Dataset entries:
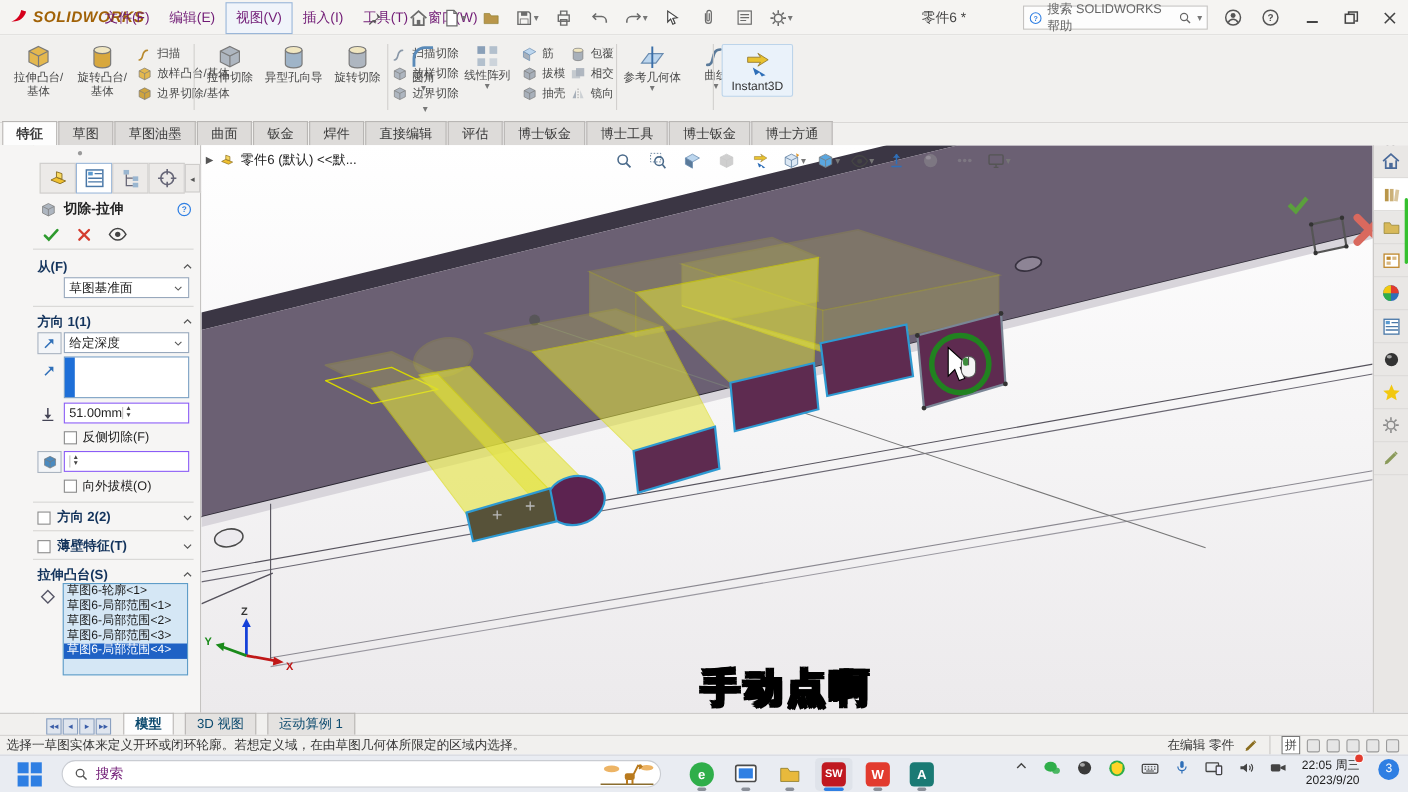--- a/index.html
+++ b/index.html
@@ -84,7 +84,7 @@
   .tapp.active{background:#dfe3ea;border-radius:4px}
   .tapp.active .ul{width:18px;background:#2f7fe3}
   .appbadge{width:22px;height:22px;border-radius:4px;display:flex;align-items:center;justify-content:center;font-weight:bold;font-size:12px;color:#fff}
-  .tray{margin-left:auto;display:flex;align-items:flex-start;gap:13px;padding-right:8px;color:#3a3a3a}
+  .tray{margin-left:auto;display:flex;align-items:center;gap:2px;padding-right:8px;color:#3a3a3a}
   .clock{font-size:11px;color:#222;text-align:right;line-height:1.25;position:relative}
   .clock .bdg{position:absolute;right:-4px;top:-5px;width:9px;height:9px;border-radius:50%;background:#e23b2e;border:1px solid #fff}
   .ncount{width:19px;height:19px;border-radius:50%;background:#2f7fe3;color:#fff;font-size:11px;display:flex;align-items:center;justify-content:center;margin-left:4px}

▶ **Task details**
Set down the entries again without change. Leave the pictures out.

▶ **Answer box**
--- a/index.html
+++ b/index.html
@@ -84,7 +84,7 @@
   .tapp.active{background:#dfe3ea;border-radius:4px}
   .tapp.active .ul{width:18px;background:#2f7fe3}
   .appbadge{width:22px;height:22px;border-radius:4px;display:flex;align-items:center;justify-content:center;font-weight:bold;font-size:12px;color:#fff}
-  .tray{margin-left:auto;display:flex;align-items:flex-start;gap:13px;padding-right:8px;color:#3a3a3a}
+  .tray{margin-left:auto;display:flex;align-items:center;gap:2px;padding-right:8px;color:#3a3a3a}
   .clock{font-size:11px;color:#222;text-align:right;line-height:1.25;position:relative}
   .clock .bdg{position:absolute;right:-4px;top:-5px;width:9px;height:9px;border-radius:50%;background:#e23b2e;border:1px solid #fff}
   .ncount{width:19px;height:19px;border-radius:50%;background:#2f7fe3;color:#fff;font-size:11px;display:flex;align-items:center;justify-content:center;margin-left:4px}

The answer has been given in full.